# [Instructions to follow]
Pick out each line of the data below that contains the string "tangentPropagation" and copy those lines.
+--
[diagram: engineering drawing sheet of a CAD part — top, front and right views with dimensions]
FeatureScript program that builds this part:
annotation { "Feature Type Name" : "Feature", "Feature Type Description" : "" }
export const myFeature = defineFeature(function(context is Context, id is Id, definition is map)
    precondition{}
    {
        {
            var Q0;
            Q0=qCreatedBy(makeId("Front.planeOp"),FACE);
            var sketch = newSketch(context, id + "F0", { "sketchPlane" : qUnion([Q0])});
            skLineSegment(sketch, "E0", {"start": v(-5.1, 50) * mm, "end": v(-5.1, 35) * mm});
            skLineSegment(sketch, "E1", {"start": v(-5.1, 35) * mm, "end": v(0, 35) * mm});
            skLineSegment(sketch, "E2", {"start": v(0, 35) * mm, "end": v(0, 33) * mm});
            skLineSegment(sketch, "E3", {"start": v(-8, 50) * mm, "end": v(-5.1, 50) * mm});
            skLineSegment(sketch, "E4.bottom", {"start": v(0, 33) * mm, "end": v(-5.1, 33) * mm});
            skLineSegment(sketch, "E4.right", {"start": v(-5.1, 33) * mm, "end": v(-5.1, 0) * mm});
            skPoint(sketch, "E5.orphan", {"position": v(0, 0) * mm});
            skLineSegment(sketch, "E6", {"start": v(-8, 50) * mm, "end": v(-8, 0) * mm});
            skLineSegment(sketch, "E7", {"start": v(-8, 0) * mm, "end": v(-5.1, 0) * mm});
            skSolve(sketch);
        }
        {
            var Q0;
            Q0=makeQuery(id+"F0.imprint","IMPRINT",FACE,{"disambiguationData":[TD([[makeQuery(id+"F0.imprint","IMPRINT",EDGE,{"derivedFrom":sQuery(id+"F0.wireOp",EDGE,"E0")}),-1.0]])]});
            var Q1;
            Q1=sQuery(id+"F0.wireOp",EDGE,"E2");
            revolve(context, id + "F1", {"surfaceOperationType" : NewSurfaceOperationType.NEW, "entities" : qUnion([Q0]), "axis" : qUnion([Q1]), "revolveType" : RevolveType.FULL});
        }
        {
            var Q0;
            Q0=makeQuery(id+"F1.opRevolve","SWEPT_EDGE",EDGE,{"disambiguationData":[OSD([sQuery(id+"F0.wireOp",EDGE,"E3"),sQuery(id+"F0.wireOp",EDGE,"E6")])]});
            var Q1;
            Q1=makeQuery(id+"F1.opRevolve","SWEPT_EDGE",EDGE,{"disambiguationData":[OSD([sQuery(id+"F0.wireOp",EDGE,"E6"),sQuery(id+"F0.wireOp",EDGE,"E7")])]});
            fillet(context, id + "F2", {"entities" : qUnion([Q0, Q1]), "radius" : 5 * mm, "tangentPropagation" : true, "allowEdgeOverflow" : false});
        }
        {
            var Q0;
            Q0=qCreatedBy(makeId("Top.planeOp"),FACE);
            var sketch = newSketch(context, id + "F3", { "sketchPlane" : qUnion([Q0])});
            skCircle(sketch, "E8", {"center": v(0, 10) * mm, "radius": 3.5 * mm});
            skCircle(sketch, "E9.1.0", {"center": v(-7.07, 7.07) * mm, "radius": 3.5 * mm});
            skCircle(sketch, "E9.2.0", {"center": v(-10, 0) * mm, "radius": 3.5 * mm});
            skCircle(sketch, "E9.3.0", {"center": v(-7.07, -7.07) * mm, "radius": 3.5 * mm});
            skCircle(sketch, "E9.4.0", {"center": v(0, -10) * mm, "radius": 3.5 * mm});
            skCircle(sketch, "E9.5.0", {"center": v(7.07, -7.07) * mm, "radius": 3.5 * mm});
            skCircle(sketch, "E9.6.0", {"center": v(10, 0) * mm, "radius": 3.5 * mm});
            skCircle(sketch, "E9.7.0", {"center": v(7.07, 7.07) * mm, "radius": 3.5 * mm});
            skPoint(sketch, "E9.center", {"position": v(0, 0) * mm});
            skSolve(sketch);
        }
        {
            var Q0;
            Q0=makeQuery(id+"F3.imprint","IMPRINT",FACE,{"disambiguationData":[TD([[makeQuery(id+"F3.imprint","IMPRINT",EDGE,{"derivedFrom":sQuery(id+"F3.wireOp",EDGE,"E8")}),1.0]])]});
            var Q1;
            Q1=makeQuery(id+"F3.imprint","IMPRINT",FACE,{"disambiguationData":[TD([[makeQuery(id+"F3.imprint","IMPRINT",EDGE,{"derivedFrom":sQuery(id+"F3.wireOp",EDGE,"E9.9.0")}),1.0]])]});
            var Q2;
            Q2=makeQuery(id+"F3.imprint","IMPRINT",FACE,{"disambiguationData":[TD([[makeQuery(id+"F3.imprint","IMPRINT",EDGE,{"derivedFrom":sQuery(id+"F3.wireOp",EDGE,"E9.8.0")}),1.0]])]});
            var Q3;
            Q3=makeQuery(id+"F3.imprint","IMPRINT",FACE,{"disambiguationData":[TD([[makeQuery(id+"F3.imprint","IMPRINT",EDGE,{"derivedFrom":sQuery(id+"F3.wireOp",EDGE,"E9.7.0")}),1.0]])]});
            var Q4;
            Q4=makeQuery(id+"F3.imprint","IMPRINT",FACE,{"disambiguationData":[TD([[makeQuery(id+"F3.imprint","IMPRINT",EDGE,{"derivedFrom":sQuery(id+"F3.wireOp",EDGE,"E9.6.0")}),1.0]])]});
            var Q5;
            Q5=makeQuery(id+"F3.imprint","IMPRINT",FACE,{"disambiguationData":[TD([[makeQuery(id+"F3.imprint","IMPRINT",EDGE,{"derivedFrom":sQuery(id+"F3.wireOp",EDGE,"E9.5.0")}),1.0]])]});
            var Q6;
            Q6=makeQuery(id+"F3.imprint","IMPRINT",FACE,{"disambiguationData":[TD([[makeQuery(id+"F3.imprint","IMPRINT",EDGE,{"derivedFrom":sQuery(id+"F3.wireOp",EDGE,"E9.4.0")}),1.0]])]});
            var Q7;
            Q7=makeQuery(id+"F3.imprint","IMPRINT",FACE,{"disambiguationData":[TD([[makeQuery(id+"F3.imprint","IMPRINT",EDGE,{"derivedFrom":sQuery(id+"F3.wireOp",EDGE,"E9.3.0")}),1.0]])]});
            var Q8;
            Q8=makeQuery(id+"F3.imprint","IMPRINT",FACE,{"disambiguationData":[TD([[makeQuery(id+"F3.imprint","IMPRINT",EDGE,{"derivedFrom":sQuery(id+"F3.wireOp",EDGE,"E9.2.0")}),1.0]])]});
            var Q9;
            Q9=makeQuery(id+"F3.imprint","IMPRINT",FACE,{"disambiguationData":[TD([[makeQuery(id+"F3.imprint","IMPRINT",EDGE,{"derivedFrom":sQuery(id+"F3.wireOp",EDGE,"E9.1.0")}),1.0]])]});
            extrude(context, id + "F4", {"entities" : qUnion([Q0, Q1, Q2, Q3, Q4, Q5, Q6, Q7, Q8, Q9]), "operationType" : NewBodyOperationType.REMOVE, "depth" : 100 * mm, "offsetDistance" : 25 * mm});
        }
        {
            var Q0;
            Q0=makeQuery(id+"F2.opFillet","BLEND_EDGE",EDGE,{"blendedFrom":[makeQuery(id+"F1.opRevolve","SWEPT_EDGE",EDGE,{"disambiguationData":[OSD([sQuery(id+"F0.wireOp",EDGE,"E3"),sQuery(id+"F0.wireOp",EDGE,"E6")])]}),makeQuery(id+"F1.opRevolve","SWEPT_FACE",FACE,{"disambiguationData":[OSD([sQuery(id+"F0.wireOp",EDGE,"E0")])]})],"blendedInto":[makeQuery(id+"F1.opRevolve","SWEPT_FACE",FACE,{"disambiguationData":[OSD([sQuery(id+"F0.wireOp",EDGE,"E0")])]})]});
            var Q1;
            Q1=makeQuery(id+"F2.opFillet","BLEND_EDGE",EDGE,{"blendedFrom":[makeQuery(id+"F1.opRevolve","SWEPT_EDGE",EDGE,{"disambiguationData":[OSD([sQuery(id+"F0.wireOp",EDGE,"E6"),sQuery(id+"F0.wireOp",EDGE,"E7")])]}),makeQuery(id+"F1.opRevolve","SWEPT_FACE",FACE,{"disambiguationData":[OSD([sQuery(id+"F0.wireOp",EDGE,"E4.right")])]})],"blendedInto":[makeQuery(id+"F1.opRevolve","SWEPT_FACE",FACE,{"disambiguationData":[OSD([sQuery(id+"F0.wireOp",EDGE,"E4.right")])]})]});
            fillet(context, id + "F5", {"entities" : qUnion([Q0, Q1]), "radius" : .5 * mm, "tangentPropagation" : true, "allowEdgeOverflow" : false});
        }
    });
+--
# [Solution to the exercise]
            fillet(context, id + "F2", {"entities" : qUnion([Q0, Q1]), "radius" : 5 * mm, "tangentPropagation" : true, "allowEdgeOverflow" : false});
            fillet(context, id + "F5", {"entities" : qUnion([Q0, Q1]), "radius" : .5 * mm, "tangentPropagation" : true, "allowEdgeOverflow" : false});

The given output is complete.